Kernel 1: Robustness and safety

What is the kernel?

Kernel is the OS software running with full privilege over machine operations. Its jobs include:

User land, the virtual environment provided by the kernel where user programs run: happy fun-time villege, sun is shining and everything looks perfect.

Kernel land: scary.

Evil program

Let's look at the following simple program, which in early days can bring down entire computer systems:

int main() {
    while (1) {
    }
}

This simple program compiles down to only 3 instructions

5fa:    push    $rbp
5fb:    mov     %rsp,%rbp
5fe:    jmp     5fe

When running this program in a modern OS, like Ubuntu Linux, macOS, and Windows, this program can't really do any damage. Even though the program appears stuck in an infinite loop, our computer is still responsive, and we can do other tasks running on the same OS just fine. We can even kill the problematic program by hitting Ctrl+C in the terminal. You may take these behaviors for granted, but a huge amount of effort went into the design and engineering of both OS software and processor hardware to enable these.

Protected control transfer

Recall what we saw how the stdio library functions invoke system calls like read() and write(). We saw in assembly that a syscall instruction was invoked, and it only returns after the system call was finished. This syscall instruction is a key interface via which user processes can interact with the kernel. It implements a form of Protected Control Transfer -- it transfers control of the processor to the kernel in a safe and limited way.

Protected control transfer is safe because a process can only enter kernel at well-specified entry points. The process can't just jump to random code reside within the kernel.

Every process's address space contains a portion (usually the higher half of the address space) reserved for the kernel, and many kernel code reside there.

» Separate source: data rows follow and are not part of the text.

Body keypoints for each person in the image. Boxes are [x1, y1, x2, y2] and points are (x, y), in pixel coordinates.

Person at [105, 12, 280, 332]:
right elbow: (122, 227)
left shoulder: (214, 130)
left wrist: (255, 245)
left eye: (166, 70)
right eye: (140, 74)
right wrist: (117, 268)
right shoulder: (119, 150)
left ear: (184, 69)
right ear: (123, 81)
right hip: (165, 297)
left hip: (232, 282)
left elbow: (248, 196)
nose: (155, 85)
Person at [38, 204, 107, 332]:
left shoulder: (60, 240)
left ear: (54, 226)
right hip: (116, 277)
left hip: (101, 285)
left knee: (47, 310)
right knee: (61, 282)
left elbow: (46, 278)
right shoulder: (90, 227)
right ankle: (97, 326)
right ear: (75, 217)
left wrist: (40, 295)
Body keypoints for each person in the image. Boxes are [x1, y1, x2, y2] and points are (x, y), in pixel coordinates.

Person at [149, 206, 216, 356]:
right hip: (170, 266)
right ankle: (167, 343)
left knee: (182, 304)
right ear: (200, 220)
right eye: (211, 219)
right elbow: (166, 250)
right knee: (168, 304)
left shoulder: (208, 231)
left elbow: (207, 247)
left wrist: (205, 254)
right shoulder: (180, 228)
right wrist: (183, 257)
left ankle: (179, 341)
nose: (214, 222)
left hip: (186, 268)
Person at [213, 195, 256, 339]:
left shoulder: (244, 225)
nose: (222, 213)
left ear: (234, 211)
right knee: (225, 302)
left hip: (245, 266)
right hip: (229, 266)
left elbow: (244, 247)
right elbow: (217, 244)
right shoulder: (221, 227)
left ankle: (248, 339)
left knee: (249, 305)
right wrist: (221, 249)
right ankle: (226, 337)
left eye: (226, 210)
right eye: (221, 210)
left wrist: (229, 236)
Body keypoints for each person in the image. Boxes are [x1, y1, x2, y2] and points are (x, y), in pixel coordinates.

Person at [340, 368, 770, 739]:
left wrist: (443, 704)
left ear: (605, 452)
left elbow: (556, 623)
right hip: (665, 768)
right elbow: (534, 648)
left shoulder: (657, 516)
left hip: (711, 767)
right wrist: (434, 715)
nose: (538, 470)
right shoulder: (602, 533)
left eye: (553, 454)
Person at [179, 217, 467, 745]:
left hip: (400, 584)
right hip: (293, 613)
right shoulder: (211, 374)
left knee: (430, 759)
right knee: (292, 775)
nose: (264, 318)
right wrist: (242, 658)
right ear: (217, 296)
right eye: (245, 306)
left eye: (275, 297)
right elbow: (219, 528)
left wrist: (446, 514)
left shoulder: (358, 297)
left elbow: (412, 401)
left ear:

One can write a program that attempts to jump some of these instructions in the kernel:

int main() {
    unsigned long kernel_insn = 0xffffffff80000100;
    void (*f)() = (void (*)())kernel_insn;
    f();
}

This program will crash with a segmentation fault, because a user process is not allowed to access anything reserved for the kernel directly. A user process can only invoke the kernel at specific entry points by using the syscall instruction.

Q: Why must we only allow control transfer to kernel at specific points?

Answer: The kernel code executes in an environment that's privileged and unprotected, which means it has total and complete control over the machine. Preserving the integrity of the kernel's control flow is therefore extremely important, since we don't want any process on a computer to be able to execute abitrary kernel code in privelieged mode. A breach of this limitation can result in losing control over the machine to a malicous or misbehaving program.

The limitation and restriction guaranteed by protected control transfer is implemented by both the OS software and the hardware. This hardened interface between the user land and the kernel land is the conerstone of security in modern computer systems.

Memory isolation

The hardened interface between user and kernel lands not only introduces restrictions. They also make several useful features possible, like presenting different "views" of memory to different programs. Let's take a look at the program in storage4/r16-mmapbyte.cc as an example.

The "guts" of the program is shown below, which counts number of bytes in an mmapped file based on their values modulo 16:

size_t n = 0;
while (n < size) {
    memcpy(buf, &file_data[n], 1);
    n += 1;
    if (n % PRINT_FREQUENCY == 0) {
        report(n, tstamp() - start);
    }
    histogram[(unsigned char) buf[0] % 16] += 1;
}

If we run this program, we will see output like

0: 51199999
6:        1

This program accesses the file using mmap, a form of memory-mapped I/O. We can examine the region of memory used for I/O on the file by printing out the memory addresses of the buffer (file_data) returned by mmap.

We notice that the file_data buffer is located in the heap and changes every time the program runs.

It was shown in lecture that during a particular run of the program, the buffer file_data located at address 0x7fae4adc3000. It looked like a stack address, but an actual stack address, as shown by printing out the address of the file_data pointer variable itself, should be around 0x7ffdfebf07a8, which is about 319 GB above the location of the file_data buffer. So the buffer was actually in the heap.

We can suspend the histogram computation program, launch another program writing to the same file using memory-mapped I/O. We observe that the memory-mapped file buffer is located at a different address from the file buffer in the suspended program. However, the memory appears truly shared, because all data that was written by one program gets reflected in the other program's histogram computation once we resume it.

How can two programs seemingly access the exact same piece of memory at different memory addresses?

This is an effect of another important feature of the hardened interface between the kernel and the user: memory isolation. Memory isolation provides:

Without explicit sharing, all user programs' memories are completely isolated from each other.

Process vs. program

We've talked about programs and process, as if they are equivalent. In precise terms, a program is just any piece of code that can be executed. It can be a file that sits on a disk, or it can be the image of an application that's currently being executed. Process specifics refers to programs that are currently being executed on a system. In general, in the operating system context, when we say programs or processes we refer to user-level software running under the protection and isolation of the kernel, although technically the kernel is also a program.